When he asked me what I thought was the difference in development that separated us from the Senders, I said that although the statistics of von Hoerner and Brace indicated that the highest probability was for a first encounter to be with a civilization having an age of about twelve thousand years, I believed that there was a real possibility that the Senders were as much as a billion years old. Otherwise, the transmitting of a “life-causing” signal would not have any rational justification, since it could produce no effect in the course of a mere millennium.

“They must have governments with rather lengthy terms of office,” observed McMahon. He also wanted to know my opinion as to the value of continuing the research, if matters stood as they did.

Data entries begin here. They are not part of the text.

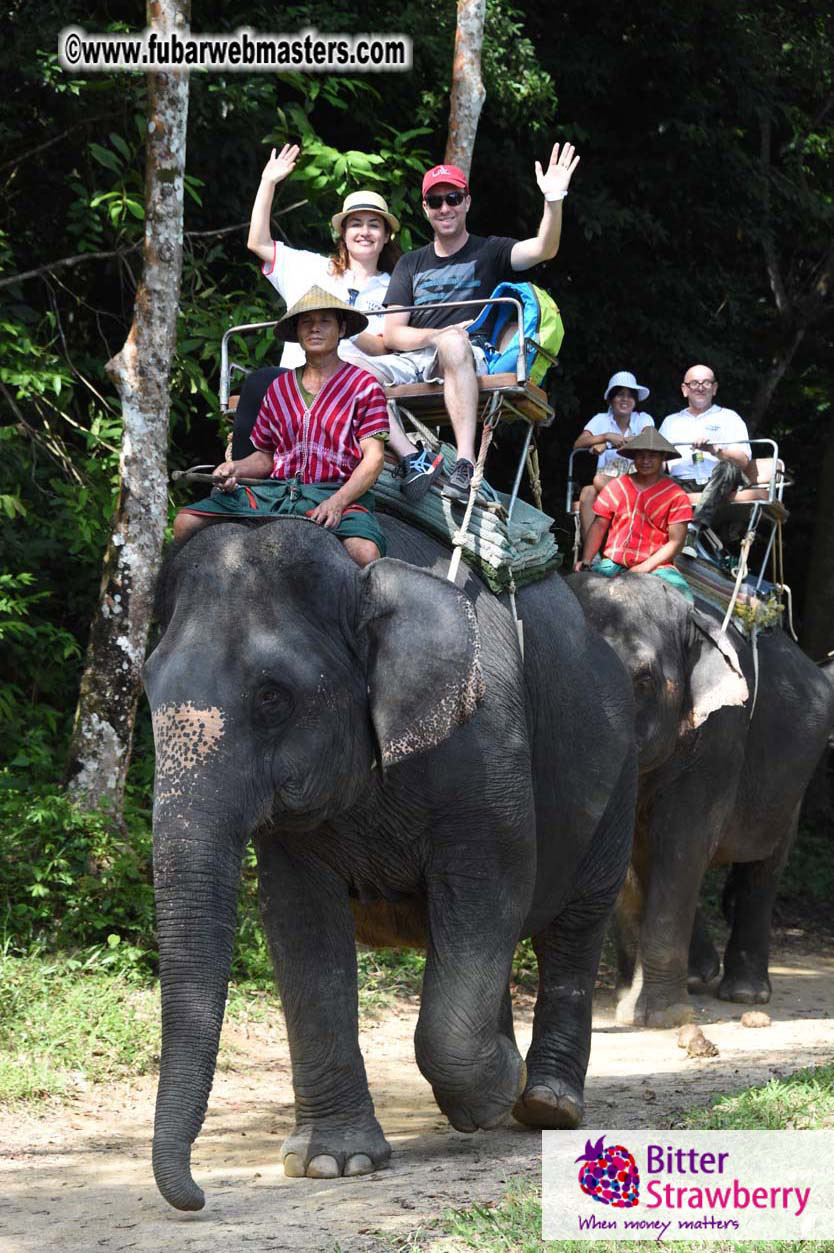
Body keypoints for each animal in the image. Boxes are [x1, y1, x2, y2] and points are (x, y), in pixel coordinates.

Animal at [143, 515, 637, 1211]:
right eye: (146, 688)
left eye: (271, 698)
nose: (196, 1196)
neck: (360, 579)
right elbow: (299, 923)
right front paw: (333, 1163)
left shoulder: (486, 743)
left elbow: (490, 889)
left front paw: (495, 1092)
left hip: (621, 776)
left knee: (574, 928)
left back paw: (546, 1104)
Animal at [569, 572, 834, 1028]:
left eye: (643, 682)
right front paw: (627, 1008)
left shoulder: (720, 733)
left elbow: (682, 844)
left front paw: (660, 1017)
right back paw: (697, 977)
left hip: (793, 782)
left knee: (763, 866)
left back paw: (745, 993)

“Suppose a young thief robs you,” I said, “of your checkbook and six hundred dollars in cash. Although he can do nothing with the checks and cannot touch the millions in your account, he will not consider that he has done badly, because for him six hundred dollars is a lot of money.”

“And we are the young thief?”

“Yes. The crumbs from the table of the higher civilization can feed us for centuries. . . provided we behave sensibly.”

I could have added something to this, but bit my tongue.

He wished to know my private view of the letter and the Senders.

“They are not practical — at least not in a way that we can understand,” I said. “Do you have any idea, Senator, of what their ‘personal expenses’ must be? Let us say that they have at their disposal energy on the order of 1049 ergs. The power of a single star — and that is the power needed to send the signal — is for them what for us, in this country, would be the power of one large hydroelectric plant. Would our government agree to expend — for hundreds, for thousands of years — the power of a facility like Boulder Dam in order to make possible the emergence of life on the planets of other stars, assuming such a thing, given so microscopic a supply of energy, were possible?”

“We are too poor. . .”

“Yes, but the percentage of energy to be consumed in this deed of altruism would be the same in both cases.”

“A dime out of a dollar is not the same, financially, as a million dollars out of ten million.”

“And we have those millions, don’t we. The physical space separating us from that civilization is less than the moral distance, because we on Earth have starving masses of people, while their concern is that life should arise on the planets of Centaurus, Cygnus, and Cassiopeia. I do not know what the letter contains, but — from this standpoint — it cannot contain anything that would bring harm to us. The one would be at too great a variance with the other. Yes, of course, it is possible to choke even on bread. This is the way I see it: if we, with our political systems and our history, represent a cosmic average, then nothing threatens us from the ‘letter.’ That is what you asked about, I believe? Because they must be well aware of this ‘psychozoic constant’ of the Universe. If we constitute a slight aberration, a minority, then that, too, they will take — must have taken, that is — into account. But if we are an extraordinary exception to the rule, a deviant form, a monstrous abnormality that occurs in one galaxy per thousand, once in ten billion years — such a possibility they would be right, in their calculations and in their intentions, not to take into account. In other words, one way or the other they will not be to blame.”